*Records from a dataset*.
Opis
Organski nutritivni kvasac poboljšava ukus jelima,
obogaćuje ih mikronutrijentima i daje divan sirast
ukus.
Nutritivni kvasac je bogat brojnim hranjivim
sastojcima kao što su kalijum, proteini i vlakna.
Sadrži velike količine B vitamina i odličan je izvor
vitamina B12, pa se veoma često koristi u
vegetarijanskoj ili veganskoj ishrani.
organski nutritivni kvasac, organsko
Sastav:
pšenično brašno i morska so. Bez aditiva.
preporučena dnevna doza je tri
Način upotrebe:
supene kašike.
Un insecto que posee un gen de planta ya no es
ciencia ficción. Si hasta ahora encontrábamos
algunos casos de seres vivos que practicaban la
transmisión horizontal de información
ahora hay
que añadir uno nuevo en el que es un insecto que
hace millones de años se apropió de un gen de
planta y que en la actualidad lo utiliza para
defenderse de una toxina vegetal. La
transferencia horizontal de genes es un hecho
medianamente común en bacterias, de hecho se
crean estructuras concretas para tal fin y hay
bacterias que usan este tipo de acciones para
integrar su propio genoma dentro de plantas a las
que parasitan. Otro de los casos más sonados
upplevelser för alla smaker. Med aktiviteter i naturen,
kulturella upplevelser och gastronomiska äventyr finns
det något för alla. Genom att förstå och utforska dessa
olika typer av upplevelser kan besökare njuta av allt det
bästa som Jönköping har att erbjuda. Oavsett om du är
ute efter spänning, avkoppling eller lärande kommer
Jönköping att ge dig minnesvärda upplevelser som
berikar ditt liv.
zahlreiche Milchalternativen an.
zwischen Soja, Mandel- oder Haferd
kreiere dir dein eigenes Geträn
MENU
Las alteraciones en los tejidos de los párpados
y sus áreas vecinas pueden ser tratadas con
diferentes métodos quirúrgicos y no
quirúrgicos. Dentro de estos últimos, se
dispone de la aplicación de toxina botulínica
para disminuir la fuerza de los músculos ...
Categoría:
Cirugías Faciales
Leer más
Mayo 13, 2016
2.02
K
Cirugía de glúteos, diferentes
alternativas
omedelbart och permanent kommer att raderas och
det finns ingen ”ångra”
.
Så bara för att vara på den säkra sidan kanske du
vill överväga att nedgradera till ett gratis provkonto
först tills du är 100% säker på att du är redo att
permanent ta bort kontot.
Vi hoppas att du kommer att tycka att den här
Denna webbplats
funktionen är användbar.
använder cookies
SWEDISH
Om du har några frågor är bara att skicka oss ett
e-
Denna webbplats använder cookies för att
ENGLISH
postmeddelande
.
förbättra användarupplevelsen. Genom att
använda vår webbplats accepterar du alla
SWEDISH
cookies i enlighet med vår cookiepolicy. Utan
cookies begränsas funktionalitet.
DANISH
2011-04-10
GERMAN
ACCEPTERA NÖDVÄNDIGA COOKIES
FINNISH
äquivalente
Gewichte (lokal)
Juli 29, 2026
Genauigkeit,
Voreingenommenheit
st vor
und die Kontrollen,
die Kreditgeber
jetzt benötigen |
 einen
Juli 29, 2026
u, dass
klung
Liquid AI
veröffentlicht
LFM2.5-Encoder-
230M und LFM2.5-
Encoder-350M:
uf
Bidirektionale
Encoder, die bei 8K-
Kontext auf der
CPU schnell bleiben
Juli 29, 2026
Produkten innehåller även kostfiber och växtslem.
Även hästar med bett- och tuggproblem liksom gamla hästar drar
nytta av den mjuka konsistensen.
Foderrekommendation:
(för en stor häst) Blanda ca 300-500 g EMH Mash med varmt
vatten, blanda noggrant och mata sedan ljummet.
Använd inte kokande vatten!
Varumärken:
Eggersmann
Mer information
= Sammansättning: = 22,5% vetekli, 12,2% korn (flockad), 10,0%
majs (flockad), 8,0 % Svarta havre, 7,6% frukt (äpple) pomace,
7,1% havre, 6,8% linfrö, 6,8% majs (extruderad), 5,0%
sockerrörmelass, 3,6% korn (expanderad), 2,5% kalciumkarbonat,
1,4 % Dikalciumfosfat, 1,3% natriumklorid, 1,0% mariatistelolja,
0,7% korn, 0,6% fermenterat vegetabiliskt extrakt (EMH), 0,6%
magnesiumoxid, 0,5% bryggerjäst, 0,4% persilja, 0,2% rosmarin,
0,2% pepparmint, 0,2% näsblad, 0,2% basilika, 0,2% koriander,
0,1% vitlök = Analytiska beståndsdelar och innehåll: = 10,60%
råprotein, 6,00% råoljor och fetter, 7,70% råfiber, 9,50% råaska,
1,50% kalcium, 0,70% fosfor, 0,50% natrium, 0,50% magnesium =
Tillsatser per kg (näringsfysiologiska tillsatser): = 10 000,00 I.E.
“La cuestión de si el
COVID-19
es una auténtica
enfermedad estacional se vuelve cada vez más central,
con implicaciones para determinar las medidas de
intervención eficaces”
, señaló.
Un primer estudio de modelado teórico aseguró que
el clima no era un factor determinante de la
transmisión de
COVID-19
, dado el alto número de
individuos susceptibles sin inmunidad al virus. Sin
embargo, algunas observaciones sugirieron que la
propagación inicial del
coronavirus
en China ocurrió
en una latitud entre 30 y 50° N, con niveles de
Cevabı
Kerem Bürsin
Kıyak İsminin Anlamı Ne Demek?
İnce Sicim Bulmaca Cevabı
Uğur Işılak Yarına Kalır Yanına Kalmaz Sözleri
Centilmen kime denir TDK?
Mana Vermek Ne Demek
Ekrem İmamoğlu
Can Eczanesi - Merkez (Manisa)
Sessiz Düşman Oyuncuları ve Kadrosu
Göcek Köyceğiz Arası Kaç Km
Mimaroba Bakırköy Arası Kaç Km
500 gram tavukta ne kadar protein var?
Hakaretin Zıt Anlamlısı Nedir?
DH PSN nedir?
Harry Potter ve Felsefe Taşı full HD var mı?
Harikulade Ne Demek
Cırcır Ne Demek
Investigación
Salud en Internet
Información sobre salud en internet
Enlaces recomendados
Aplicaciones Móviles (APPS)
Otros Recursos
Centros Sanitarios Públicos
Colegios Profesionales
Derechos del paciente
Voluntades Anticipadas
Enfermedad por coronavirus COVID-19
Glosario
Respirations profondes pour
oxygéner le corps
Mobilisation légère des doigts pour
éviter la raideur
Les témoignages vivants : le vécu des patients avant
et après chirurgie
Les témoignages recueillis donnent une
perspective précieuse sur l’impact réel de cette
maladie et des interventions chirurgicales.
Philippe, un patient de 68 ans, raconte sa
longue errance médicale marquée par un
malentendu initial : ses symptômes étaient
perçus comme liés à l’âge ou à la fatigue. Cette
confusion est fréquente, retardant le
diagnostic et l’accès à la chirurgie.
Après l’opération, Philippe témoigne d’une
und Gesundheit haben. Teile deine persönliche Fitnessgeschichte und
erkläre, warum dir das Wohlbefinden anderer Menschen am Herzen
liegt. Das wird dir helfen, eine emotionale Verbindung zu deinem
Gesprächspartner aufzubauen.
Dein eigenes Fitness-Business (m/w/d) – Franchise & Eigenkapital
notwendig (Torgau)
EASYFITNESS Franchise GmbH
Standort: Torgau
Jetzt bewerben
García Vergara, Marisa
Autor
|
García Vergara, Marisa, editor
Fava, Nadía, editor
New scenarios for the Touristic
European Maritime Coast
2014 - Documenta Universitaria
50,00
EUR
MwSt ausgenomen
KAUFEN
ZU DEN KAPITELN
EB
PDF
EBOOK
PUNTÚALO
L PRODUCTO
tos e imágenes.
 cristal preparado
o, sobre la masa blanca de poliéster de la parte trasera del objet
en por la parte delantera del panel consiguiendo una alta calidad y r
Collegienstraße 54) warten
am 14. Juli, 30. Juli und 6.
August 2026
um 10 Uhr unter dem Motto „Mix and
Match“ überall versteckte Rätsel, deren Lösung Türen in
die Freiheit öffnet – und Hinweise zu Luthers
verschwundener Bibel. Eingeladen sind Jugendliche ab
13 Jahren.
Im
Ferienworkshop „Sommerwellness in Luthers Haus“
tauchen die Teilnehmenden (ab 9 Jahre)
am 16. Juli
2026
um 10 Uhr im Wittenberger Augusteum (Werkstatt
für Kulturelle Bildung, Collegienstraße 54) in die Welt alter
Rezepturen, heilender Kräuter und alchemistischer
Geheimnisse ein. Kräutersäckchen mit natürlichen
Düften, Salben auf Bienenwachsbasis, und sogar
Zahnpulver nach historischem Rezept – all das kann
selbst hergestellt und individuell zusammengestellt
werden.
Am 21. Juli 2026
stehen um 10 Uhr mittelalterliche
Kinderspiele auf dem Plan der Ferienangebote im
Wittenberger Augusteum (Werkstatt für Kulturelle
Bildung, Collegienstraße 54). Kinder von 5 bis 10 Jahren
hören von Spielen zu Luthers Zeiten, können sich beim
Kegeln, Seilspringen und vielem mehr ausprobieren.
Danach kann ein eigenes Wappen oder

*What needs to be done*.
Up to and including the line with "Så bara för", transcribe the entries above exactly, starting from their first line.

*Answer*.
Opis
Organski nutritivni kvasac poboljšava ukus jelima,
obogaćuje ih mikronutrijentima i daje divan sirast
ukus.
Nutritivni kvasac je bogat brojnim hranjivim
sastojcima kao što su kalijum, proteini i vlakna.
Sadrži velike količine B vitamina i odličan je izvor
vitamina B12, pa se veoma često koristi u
vegetarijanskoj ili veganskoj ishrani.
organski nutritivni kvasac, organsko
Sastav:
pšenično brašno i morska so. Bez aditiva.
preporučena dnevna doza je tri
Način upotrebe:
supene kašike.
Un insecto que posee un gen de planta ya no es
ciencia ficción. Si hasta ahora encontrábamos
algunos casos de seres vivos que practicaban la
transmisión horizontal de información
ahora hay
que añadir uno nuevo en el que es un insecto que
hace millones de años se apropió de un gen de
planta y que en la actualidad lo utiliza para
defenderse de una toxina vegetal. La
transferencia horizontal de genes es un hecho
medianamente común en bacterias, de hecho se
crean estructuras concretas para tal fin y hay
bacterias que usan este tipo de acciones para
integrar su propio genoma dentro de plantas a las
que parasitan. Otro de los casos más sonados
upplevelser för alla smaker. Med aktiviteter i naturen,
kulturella upplevelser och gastronomiska äventyr finns
det något för alla. Genom att förstå och utforska dessa
olika typer av upplevelser kan besökare njuta av allt det
bästa som Jönköping har att erbjuda. Oavsett om du är
ute efter spänning, avkoppling eller lärande kommer
Jönköping att ge dig minnesvärda upplevelser som
berikar ditt liv.
zahlreiche Milchalternativen an.
zwischen Soja, Mandel- oder Haferd
kreiere dir dein eigenes Geträn
MENU
Las alteraciones en los tejidos de los párpados
y sus áreas vecinas pueden ser tratadas con
diferentes métodos quirúrgicos y no
quirúrgicos. Dentro de estos últimos, se
dispone de la aplicación de toxina botulínica
para disminuir la fuerza de los músculos ...
Categoría:
Cirugías Faciales
Leer más
Mayo 13, 2016
2.02
K
Cirugía de glúteos, diferentes
alternativas
omedelbart och permanent kommer att raderas och
det finns ingen ”ångra”
.
Så bara för att vara på den säkra sidan kanske du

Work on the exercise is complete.